Work item:
Each line holding the string "Предпусковые" is to be copied from the data.

(Extracted records)
*** Block opens ***

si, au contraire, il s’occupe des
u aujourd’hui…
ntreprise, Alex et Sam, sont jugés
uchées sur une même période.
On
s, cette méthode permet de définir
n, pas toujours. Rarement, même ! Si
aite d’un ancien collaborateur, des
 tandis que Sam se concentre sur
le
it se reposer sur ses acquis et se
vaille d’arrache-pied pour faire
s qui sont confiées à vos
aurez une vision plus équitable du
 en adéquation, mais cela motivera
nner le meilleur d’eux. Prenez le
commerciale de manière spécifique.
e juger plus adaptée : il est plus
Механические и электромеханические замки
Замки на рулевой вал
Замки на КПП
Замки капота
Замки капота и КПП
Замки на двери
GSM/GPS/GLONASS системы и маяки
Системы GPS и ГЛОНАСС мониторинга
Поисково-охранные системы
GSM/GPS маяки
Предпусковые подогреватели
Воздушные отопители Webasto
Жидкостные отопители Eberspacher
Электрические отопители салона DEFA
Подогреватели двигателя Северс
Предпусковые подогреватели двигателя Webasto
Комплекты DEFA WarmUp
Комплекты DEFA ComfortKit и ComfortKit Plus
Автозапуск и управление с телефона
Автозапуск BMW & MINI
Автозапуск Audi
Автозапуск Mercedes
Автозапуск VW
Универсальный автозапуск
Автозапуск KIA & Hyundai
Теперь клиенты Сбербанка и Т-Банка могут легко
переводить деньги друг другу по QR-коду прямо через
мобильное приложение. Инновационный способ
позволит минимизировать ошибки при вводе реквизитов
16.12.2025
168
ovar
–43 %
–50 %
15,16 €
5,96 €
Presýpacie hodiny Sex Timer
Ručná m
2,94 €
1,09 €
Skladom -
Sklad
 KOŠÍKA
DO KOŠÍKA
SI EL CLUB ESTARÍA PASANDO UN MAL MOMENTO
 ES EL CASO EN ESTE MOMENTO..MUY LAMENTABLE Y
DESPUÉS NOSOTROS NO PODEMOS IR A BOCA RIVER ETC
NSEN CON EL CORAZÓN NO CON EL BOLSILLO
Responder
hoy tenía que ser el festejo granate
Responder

*** Block closes ***

Answer to this problem:
Предпусковые подогреватели
Предпусковые подогреватели двигателя Webasto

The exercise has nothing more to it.